The night passed into early dawn.  My tears dried and only questions remained.  How could this happen?  Why did this happen to Wade?  He was one of the people with the most to offer?  He had it figured out.  All of it was so unfair.  It was so sudden and impossible to understand.  I thought of my Bible study, sitting at home next to my bed.  Max Lucado on the Book of John.  In other times in my life, when things have been hard, I find that there are whispers for me to hear if I will only listen.  Whispers that will guide, teach, heal.  I had a feeling that this was one of those moments.  I just knew.  Or perhaps I desperately hoped.

For the last month, my bookmark had been sitting on the last chapter that I had read.  Chapter 7.  I knew somehow that Chapter 8 would mean something.  It was that whisper at the back of my head.  Take a look.  I got home and immediately went to my room.  I picked up the small Bible Study and flipped to the table of contents and looked down to Chapter 8.

This is what I saw:

I wept as I read the chapter.  I understood.  Wade was not gone.  He had gone home.

It was then that my heart changed.  My own understanding of Jesus and God and faith and spirituality.  It all changed.  When God takes a moment to tap you on the shoulder, you know it.  You can feel it.  My faith changed, matured.  I try to make it my bedrock as it was Wade’s.  I try to make it my strength as it was Wade’s.  It has been nearly 13 years since his passing.  I find that I still think of him often – smiling and laughing.

And it makes me smile, as well.

… A candle burns in memory of Wade Scruggs in the entrance hall at the Phi Gamma Delta house. The Fiji member and public relations sophomore was killed in a one-car accident Thursday night.  The candle glows in the center of a star that is inside an inlaid diamond in the hall floor.

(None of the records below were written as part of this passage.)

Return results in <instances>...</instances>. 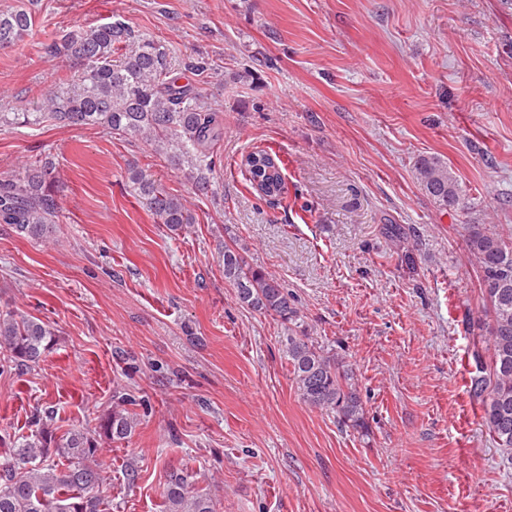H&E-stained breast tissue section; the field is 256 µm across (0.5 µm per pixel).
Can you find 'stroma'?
I'll list each match as a JSON object with an SVG mask.
<instances>
[{
  "instance_id": "stroma-1",
  "label": "stroma",
  "mask_w": 512,
  "mask_h": 512,
  "mask_svg": "<svg viewBox=\"0 0 512 512\" xmlns=\"http://www.w3.org/2000/svg\"><path fill=\"white\" fill-rule=\"evenodd\" d=\"M33 12L32 37L0 48V100L32 108L75 70L42 44L117 17L166 41L183 82L189 60L212 64L224 135L205 197L138 139L0 128V178L52 159L61 207L43 239L0 224V312L57 331L36 365L0 367V464L39 419L91 432L130 394L143 401L131 436L99 440L101 512H161L173 470L215 512H512V455L468 392L489 318L465 245L469 224L512 238V0H34ZM257 149L280 158L285 199L251 188L241 159ZM421 155L448 163L466 209L425 195ZM132 163L195 224L156 223L126 187ZM228 244L352 368L368 435L300 398L287 328L224 278Z\"/></svg>"
}]
</instances>
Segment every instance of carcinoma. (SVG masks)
I'll list each match as a JSON object with an SVG mask.
<instances>
[{
    "instance_id": "cac0c4a2",
    "label": "carcinoma",
    "mask_w": 512,
    "mask_h": 512,
    "mask_svg": "<svg viewBox=\"0 0 512 512\" xmlns=\"http://www.w3.org/2000/svg\"><path fill=\"white\" fill-rule=\"evenodd\" d=\"M35 18L30 0L0 11V47H11L32 36ZM51 60L71 62L78 70L55 81L36 106L19 111L0 104V127L93 126L138 137L182 173L197 193H214L213 148L224 134L217 113L206 101L202 85L211 65L194 61L188 68L199 77L179 84L172 77L168 45L136 33L125 21L71 30L42 47ZM253 189L270 198L284 194L281 160L264 149L249 153L242 163ZM50 161L0 179V223L15 233L38 238L56 222L60 207L52 190ZM416 179L424 193L443 209L464 207L462 189L448 164L437 156L415 162ZM128 188L158 223L177 232L195 222L182 199L154 175L136 165L128 168ZM466 249L476 265L489 316L485 352H473L475 372L469 393L482 405V422L498 447L512 450V241L482 224L466 228ZM224 279L238 299L284 324L296 323L297 311L288 292L273 277L246 264L232 246L224 245ZM55 342L48 324L12 313L0 314V358L28 366L39 361ZM286 353L297 391L309 406L336 414L338 422L367 434L365 409L348 370L336 355L309 343L308 337H287ZM123 397L101 428L111 439L130 435L134 426ZM96 440L84 433L56 436L48 423L16 445L15 461L0 474V512H99L108 485L107 471L96 458ZM164 512H213L212 501L192 489L189 475L170 473Z\"/></svg>"
}]
</instances>
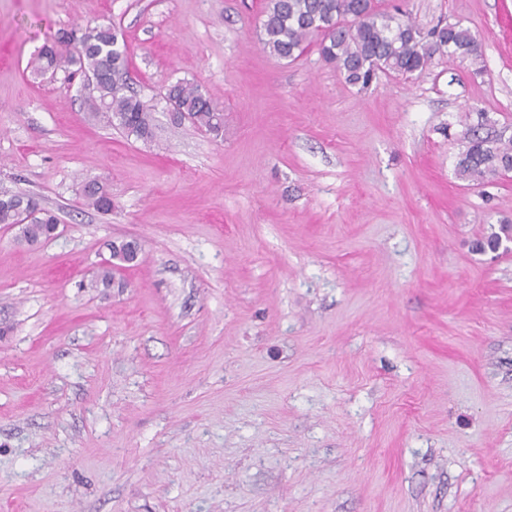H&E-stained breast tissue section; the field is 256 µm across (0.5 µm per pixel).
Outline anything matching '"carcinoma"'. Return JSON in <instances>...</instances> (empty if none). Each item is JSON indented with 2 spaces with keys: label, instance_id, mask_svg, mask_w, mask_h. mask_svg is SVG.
<instances>
[{
  "label": "carcinoma",
  "instance_id": "1",
  "mask_svg": "<svg viewBox=\"0 0 512 512\" xmlns=\"http://www.w3.org/2000/svg\"><path fill=\"white\" fill-rule=\"evenodd\" d=\"M261 39L278 59H295L316 43L321 57L348 84L362 90L379 71L402 76L421 73L443 50L473 61L482 57L479 37L470 29L448 23L426 31L410 19L380 10L377 0H268ZM74 65L88 81L83 102L92 119L121 130L128 138L146 143L155 140L154 113L129 86L127 50L111 26L85 29L72 53L45 46L35 59V68L42 73ZM167 103L180 114L172 125L188 122L216 139L223 137L224 113L198 86L176 82L168 89ZM460 144L459 178L484 185L512 172V133L496 128L485 113H477V122L465 124ZM83 194L87 206L112 211V198L104 184L90 182ZM57 223V216L37 196L0 191V224L18 229V238L27 244L47 240ZM511 232V223H501L499 230L475 239L472 251L494 253ZM113 256L118 261L107 260L89 287L106 291L115 286L114 270L132 257L123 246Z\"/></svg>",
  "mask_w": 512,
  "mask_h": 512
}]
</instances>
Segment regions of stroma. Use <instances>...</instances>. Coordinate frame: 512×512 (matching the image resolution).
<instances>
[{
	"mask_svg": "<svg viewBox=\"0 0 512 512\" xmlns=\"http://www.w3.org/2000/svg\"><path fill=\"white\" fill-rule=\"evenodd\" d=\"M266 3L0 0V191L59 218L0 226V512H512V253L471 250L512 176L455 170L465 113L512 125V0H379L482 59L363 90L271 56ZM99 24L153 143L30 66ZM179 80L223 138L172 127ZM120 238L138 263L90 288ZM83 194L87 206L101 212L112 210V198L104 184L97 181L87 183ZM30 210L32 217L26 223L18 220V212ZM57 216L45 208L40 199L33 194H16L0 191V224L18 228V238L29 245L56 236L59 224ZM51 234V228L55 225Z\"/></svg>",
	"mask_w": 512,
	"mask_h": 512,
	"instance_id": "stroma-1",
	"label": "stroma"
}]
</instances>
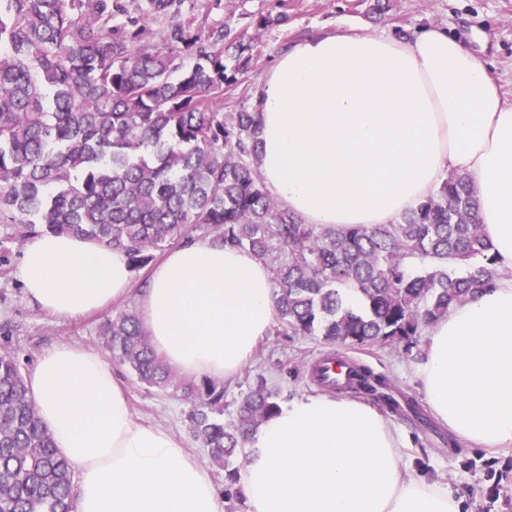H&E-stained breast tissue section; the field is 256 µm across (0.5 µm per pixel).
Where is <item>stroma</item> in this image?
Returning a JSON list of instances; mask_svg holds the SVG:
<instances>
[{"instance_id": "35a3bbf8", "label": "stroma", "mask_w": 512, "mask_h": 512, "mask_svg": "<svg viewBox=\"0 0 512 512\" xmlns=\"http://www.w3.org/2000/svg\"><path fill=\"white\" fill-rule=\"evenodd\" d=\"M171 9L203 29L228 21L238 31L248 32L257 17H271V24L257 36L251 72L240 77L224 100L228 112L254 111V90L260 78L288 45L312 33L353 30L408 39L430 25L446 27L474 49L504 92L512 97V0H395L393 10L383 16L370 13L366 0H173ZM25 245L13 225L0 224V353L19 352L22 366L27 369L44 351L60 343L102 352L98 330L105 313L59 319L26 300L15 276ZM332 350V345L318 336L289 338L269 334L248 365L249 377L225 382V420H233L240 393L262 379L279 388L285 402L319 394L309 368L317 357ZM423 353V347L417 346L408 353L386 348L352 349L348 355L375 372L390 376L403 392L420 401L424 395L415 368ZM112 372L128 395L135 419L165 428L181 439L216 489H223V468L212 462L188 428V402L141 384L127 367L116 365ZM395 424L412 439L409 453L414 470L446 480L464 498L466 512H512V449L493 454L457 438L446 445L433 432L422 430L409 420L399 418Z\"/></svg>"}]
</instances>
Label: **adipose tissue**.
I'll list each match as a JSON object with an SVG mask.
<instances>
[{
	"mask_svg": "<svg viewBox=\"0 0 512 512\" xmlns=\"http://www.w3.org/2000/svg\"><path fill=\"white\" fill-rule=\"evenodd\" d=\"M256 109L253 167L304 223L391 224L466 174L489 252L512 269V102L447 29L429 26L408 40L313 34L279 55ZM17 277L31 305L59 318L132 294L127 254L72 234L34 237ZM135 297L156 353L191 377L234 378L277 317L265 263L208 239L169 250ZM416 377L455 436L512 447V278L428 328ZM27 389L76 471L75 512H224L182 443L134 420L98 354L54 346L30 368ZM410 443L365 404L294 399L250 439L239 481L245 512H463L447 482L411 474Z\"/></svg>",
	"mask_w": 512,
	"mask_h": 512,
	"instance_id": "1",
	"label": "adipose tissue"
}]
</instances>
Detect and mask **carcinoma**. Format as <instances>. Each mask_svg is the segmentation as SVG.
<instances>
[{"label": "carcinoma", "mask_w": 512, "mask_h": 512, "mask_svg": "<svg viewBox=\"0 0 512 512\" xmlns=\"http://www.w3.org/2000/svg\"><path fill=\"white\" fill-rule=\"evenodd\" d=\"M109 0H0V224L22 236L68 233L149 266L200 232L268 264L279 327L349 348L403 349L448 311L508 275L488 254L475 184L453 175L395 224L323 231L281 207L253 169L258 112H226L256 38L203 30L174 14L162 39L109 24ZM357 295L354 308L348 294ZM137 380L190 403L189 429L238 497V458L280 406L260 382L224 422V383L184 381L156 354L137 314L99 328ZM349 389L433 430L421 404L361 366ZM70 462L27 396L18 356L0 354V512H74Z\"/></svg>", "instance_id": "carcinoma-1"}]
</instances>
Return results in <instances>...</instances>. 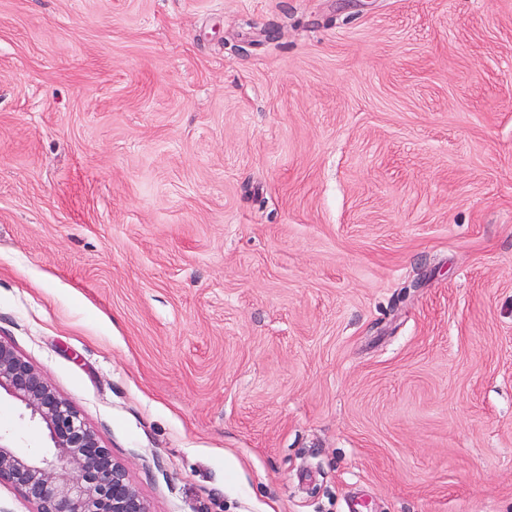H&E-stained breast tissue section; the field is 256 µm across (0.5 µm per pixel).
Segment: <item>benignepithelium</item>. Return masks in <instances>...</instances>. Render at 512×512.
Returning a JSON list of instances; mask_svg holds the SVG:
<instances>
[{"mask_svg": "<svg viewBox=\"0 0 512 512\" xmlns=\"http://www.w3.org/2000/svg\"><path fill=\"white\" fill-rule=\"evenodd\" d=\"M16 401L45 432V450L21 452L0 430V484L21 493L33 512H150L78 411L14 347L0 340V396Z\"/></svg>", "mask_w": 512, "mask_h": 512, "instance_id": "7a95c632", "label": "benign epithelium"}]
</instances>
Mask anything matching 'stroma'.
<instances>
[{
	"instance_id": "1",
	"label": "stroma",
	"mask_w": 512,
	"mask_h": 512,
	"mask_svg": "<svg viewBox=\"0 0 512 512\" xmlns=\"http://www.w3.org/2000/svg\"><path fill=\"white\" fill-rule=\"evenodd\" d=\"M0 340L151 512H512V0H0Z\"/></svg>"
}]
</instances>
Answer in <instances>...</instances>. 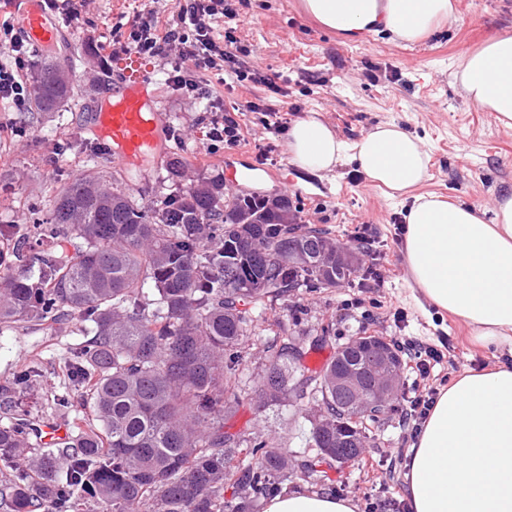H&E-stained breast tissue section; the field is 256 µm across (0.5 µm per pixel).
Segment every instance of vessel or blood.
Segmentation results:
<instances>
[{
	"label": "vessel or blood",
	"mask_w": 512,
	"mask_h": 512,
	"mask_svg": "<svg viewBox=\"0 0 512 512\" xmlns=\"http://www.w3.org/2000/svg\"><path fill=\"white\" fill-rule=\"evenodd\" d=\"M22 22L26 42L39 50L70 44L69 35L47 14L42 0H11ZM159 94L153 67L126 55L113 71L111 99L93 112L91 137L108 150L119 168H138L143 161L160 163L167 151L168 116L156 107Z\"/></svg>",
	"instance_id": "b4317fda"
}]
</instances>
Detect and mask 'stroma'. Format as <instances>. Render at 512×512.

‘He is always with us,’ Grimes said, ‘and the candle will always be burning.’

5 comments

5 Comments so far

  1. Mike April 21st, 2010 11:24 am

    I remember at Wade’s funeral, the preacher told a story about Wade. He said that Wade would work during the summer, and the money that he earned, he gave to unprivileged kids to go to summer church camp.

    That really hit me. As a college student, I was just trying to have a good time and build the right resume. Wade was changing lives.

  2. Mike April 29th, 2010 10:16 am

    I can’t believe I missed this one. I’ll be honest, that whole night is a blur for me, I don’t even remember making that phone call.

    Great article, Rob. I could really see Wade’s face as you were describing him. It had been a while since I thought about him.

    Thank you.

  3. 8' June 9th, 2010 12:15 pm

    Nicely done.

  4. Jay Boatright November 1st, 2010 5:56 pm

    Wade’s character is still impacting lives! He is God’s partner and he is home. Thank you Rob for sharing your thoughts and memories of our true brother and friend.

  5. Ross November 10th, 2011 10:42 pm

    Rob, this is beautiful. Thank you. Todd told me about this entry last week. So blessed by Wade. Proud to be a FIJI.